[Recorded data]
────────────────
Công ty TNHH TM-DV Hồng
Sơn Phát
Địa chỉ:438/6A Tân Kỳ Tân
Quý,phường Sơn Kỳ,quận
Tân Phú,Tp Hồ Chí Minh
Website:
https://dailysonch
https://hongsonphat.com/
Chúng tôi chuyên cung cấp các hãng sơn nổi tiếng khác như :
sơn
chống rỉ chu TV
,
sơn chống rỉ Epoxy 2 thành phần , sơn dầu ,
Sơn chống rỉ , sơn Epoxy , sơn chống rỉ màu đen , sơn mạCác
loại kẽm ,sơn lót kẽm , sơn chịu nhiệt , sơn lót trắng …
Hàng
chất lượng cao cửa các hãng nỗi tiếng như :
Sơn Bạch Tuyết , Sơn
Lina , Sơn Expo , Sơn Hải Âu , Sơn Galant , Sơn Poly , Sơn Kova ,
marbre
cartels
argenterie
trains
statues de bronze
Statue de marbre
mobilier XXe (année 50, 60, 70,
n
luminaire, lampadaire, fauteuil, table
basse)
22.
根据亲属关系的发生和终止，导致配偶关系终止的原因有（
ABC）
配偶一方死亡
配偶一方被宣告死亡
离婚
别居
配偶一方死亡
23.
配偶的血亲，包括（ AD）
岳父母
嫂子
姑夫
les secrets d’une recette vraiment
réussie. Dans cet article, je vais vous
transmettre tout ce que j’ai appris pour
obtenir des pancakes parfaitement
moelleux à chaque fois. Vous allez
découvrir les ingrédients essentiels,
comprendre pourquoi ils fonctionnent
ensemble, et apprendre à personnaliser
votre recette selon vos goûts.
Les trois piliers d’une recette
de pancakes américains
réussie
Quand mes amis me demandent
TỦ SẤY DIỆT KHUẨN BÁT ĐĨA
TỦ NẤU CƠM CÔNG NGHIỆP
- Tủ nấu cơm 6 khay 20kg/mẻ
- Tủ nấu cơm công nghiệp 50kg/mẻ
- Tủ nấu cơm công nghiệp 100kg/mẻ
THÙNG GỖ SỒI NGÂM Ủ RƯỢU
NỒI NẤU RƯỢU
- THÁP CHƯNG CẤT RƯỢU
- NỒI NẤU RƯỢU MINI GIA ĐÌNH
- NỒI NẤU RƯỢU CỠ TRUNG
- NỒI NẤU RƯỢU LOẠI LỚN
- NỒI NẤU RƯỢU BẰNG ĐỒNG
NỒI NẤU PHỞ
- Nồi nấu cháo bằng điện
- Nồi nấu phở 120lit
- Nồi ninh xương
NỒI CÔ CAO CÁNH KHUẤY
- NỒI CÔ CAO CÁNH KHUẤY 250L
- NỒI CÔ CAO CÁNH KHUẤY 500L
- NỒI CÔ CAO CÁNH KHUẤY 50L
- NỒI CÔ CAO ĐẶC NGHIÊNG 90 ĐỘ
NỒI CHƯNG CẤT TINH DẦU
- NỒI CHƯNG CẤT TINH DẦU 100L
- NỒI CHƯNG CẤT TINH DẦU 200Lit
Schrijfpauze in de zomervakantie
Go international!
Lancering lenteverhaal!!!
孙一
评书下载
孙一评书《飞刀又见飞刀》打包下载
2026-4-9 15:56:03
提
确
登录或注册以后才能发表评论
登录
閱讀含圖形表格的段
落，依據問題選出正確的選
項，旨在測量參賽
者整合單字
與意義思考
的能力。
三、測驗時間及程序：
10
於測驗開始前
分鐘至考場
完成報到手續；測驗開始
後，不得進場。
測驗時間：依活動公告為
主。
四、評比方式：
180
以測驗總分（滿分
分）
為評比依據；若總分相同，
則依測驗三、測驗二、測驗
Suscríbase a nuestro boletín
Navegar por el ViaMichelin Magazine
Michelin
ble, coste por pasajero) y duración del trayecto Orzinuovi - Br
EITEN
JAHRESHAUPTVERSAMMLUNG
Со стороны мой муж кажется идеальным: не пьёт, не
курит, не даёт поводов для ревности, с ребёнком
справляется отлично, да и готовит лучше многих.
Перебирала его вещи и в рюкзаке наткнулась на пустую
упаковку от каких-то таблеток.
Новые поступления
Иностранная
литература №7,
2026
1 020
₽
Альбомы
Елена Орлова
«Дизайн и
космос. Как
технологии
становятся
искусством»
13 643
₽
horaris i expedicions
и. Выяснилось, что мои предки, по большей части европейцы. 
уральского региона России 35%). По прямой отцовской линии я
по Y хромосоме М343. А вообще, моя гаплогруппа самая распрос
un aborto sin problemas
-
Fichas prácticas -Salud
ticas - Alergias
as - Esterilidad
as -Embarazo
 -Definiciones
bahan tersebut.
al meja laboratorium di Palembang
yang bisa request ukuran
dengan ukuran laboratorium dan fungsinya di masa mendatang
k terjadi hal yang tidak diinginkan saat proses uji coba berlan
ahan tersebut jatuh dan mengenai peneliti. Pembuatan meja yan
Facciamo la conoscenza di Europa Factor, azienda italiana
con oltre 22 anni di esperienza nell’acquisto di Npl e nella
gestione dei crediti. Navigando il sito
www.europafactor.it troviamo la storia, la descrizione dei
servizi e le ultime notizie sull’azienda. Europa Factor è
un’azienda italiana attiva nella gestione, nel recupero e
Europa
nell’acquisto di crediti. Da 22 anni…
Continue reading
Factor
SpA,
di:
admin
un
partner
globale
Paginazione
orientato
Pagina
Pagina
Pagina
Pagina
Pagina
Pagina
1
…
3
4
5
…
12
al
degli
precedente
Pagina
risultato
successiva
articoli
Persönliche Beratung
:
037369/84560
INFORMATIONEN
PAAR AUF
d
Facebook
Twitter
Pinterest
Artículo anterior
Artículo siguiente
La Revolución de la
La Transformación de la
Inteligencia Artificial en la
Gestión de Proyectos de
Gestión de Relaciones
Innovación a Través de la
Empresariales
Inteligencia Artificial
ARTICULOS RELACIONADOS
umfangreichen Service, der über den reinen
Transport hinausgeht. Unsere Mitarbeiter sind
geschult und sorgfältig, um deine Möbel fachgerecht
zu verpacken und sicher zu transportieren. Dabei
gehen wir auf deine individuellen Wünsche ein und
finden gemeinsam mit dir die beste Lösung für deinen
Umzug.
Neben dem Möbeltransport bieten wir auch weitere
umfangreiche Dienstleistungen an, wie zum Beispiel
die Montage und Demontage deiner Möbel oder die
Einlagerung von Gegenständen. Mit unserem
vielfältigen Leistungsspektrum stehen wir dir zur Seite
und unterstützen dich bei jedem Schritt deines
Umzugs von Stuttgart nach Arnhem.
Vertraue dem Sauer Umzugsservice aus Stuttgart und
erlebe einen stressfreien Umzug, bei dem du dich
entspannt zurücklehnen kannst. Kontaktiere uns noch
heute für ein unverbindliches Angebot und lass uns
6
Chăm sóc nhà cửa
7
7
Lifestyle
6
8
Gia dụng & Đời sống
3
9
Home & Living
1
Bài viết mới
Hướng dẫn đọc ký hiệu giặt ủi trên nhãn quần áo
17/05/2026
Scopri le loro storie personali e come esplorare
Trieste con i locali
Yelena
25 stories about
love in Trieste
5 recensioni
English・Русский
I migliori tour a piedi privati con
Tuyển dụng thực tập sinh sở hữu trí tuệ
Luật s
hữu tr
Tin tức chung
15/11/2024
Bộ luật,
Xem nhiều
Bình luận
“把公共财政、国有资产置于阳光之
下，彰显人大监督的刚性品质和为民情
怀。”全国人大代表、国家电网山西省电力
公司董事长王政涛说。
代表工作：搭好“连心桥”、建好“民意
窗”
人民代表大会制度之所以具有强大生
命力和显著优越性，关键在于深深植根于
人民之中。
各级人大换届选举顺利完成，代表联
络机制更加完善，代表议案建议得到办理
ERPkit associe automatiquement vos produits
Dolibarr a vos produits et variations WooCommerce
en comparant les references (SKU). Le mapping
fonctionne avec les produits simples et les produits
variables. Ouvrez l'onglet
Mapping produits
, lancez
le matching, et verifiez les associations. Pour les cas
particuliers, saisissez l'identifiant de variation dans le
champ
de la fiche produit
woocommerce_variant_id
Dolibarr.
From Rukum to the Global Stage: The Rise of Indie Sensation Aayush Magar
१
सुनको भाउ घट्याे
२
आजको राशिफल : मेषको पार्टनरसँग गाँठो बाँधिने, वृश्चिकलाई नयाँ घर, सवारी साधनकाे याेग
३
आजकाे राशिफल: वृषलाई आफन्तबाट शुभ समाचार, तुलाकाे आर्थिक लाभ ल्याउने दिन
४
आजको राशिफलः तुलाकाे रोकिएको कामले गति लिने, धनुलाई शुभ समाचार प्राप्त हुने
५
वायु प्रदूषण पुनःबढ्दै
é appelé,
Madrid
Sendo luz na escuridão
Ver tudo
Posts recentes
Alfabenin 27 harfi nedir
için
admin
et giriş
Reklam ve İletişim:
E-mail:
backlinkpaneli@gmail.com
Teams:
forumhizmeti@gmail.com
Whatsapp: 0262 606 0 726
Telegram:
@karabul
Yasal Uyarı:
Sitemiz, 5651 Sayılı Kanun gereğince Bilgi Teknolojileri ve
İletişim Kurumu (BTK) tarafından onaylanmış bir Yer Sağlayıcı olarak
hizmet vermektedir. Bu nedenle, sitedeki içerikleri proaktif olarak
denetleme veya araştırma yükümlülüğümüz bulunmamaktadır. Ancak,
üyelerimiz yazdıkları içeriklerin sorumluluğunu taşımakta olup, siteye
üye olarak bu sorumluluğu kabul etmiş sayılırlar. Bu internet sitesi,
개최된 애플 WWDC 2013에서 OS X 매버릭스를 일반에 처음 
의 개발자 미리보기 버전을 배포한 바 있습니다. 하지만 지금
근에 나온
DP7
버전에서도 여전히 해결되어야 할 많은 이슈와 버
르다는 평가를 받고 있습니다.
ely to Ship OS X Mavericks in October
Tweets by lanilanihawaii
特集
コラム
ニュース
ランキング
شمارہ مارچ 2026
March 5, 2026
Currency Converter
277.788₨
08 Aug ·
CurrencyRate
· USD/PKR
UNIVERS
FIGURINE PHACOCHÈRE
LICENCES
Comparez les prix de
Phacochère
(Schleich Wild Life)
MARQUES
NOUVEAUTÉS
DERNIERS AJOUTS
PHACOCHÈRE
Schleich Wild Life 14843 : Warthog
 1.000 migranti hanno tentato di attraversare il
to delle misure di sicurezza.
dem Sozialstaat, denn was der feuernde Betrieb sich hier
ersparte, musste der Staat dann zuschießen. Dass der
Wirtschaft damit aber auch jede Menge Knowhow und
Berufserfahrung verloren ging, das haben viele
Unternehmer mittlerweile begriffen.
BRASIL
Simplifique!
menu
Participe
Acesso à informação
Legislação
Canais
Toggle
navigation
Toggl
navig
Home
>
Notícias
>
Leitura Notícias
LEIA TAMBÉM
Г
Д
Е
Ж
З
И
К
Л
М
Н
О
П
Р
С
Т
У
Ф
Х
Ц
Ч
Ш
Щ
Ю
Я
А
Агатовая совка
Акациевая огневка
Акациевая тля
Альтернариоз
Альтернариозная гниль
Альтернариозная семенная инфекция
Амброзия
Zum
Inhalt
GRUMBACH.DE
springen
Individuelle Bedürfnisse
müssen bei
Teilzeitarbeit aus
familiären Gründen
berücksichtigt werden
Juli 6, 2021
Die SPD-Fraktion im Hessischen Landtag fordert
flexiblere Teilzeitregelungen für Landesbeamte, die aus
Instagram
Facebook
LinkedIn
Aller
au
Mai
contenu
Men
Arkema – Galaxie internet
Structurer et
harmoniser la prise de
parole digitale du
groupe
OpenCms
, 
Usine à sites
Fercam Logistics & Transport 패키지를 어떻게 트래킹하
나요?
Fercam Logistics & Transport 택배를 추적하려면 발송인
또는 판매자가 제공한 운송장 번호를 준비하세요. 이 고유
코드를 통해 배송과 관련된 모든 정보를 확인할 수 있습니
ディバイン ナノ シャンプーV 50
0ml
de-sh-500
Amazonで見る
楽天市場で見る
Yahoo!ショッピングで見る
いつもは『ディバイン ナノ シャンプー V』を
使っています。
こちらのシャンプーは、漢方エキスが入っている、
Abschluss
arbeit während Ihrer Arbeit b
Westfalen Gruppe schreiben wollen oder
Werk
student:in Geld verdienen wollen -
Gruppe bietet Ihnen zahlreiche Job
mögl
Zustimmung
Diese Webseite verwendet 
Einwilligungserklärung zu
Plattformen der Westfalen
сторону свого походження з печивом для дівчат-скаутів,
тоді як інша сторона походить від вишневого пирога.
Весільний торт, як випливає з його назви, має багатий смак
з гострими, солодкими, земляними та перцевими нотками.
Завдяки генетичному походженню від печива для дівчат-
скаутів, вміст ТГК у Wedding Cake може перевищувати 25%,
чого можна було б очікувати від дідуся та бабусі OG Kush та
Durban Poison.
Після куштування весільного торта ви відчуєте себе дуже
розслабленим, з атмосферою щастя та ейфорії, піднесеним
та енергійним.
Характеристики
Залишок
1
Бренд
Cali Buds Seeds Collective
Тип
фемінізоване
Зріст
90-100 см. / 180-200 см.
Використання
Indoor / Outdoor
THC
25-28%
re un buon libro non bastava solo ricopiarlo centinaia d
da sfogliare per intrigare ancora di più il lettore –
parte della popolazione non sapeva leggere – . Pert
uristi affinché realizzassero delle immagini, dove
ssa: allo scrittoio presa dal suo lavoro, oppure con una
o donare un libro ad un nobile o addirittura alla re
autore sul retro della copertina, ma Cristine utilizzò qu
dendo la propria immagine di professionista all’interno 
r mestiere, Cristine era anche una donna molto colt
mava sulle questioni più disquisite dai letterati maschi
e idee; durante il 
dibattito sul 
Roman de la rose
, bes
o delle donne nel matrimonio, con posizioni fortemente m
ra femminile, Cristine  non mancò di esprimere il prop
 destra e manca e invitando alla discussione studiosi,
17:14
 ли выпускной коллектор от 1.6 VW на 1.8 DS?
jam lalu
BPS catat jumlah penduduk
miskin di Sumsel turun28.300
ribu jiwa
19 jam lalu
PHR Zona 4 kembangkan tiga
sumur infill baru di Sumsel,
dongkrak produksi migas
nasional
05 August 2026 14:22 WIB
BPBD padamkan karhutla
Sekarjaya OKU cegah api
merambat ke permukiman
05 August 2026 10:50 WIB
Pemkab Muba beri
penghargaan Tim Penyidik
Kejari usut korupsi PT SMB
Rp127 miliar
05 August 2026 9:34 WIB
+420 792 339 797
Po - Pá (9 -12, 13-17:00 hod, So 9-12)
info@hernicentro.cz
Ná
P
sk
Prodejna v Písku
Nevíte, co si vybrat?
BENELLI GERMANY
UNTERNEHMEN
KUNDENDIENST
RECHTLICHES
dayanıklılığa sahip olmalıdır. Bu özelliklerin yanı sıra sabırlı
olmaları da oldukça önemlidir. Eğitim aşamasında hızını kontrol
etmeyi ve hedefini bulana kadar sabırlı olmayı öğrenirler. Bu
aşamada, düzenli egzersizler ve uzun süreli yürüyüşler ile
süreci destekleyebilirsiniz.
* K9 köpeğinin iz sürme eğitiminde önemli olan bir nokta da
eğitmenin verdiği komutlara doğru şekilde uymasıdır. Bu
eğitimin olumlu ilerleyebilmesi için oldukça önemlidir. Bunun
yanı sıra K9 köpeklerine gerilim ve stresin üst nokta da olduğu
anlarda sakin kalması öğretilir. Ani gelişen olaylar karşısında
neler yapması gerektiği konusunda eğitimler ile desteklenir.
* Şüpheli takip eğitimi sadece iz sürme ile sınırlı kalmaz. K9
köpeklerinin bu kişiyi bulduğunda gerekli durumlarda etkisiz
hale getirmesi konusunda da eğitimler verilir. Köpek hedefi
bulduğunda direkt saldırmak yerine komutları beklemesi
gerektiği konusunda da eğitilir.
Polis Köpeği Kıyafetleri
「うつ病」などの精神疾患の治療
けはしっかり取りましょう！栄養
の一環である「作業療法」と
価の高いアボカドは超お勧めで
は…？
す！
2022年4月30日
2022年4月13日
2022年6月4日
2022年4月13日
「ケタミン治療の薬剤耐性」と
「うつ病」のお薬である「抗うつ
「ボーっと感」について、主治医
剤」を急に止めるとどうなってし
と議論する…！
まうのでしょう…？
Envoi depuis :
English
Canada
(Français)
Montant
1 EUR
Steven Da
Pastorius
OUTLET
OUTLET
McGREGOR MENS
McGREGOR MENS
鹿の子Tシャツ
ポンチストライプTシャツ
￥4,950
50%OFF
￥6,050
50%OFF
────────────────
AIM OF THE EXERCISE: Set down, exactly as they stand above, the lines starting with the line with "zu verpacken und" and going on through the line with "umfangreiche Dienstleistungen an, wie", and no others.

REPLY TO THE EXERCISE:
zu verpacken und sicher zu transportieren. Dabei
gehen wir auf deine individuellen Wünsche ein und
finden gemeinsam mit dir die beste Lösung für deinen
Umzug.
Neben dem Möbeltransport bieten wir auch weitere
umfangreiche Dienstleistungen an, wie zum Beispiel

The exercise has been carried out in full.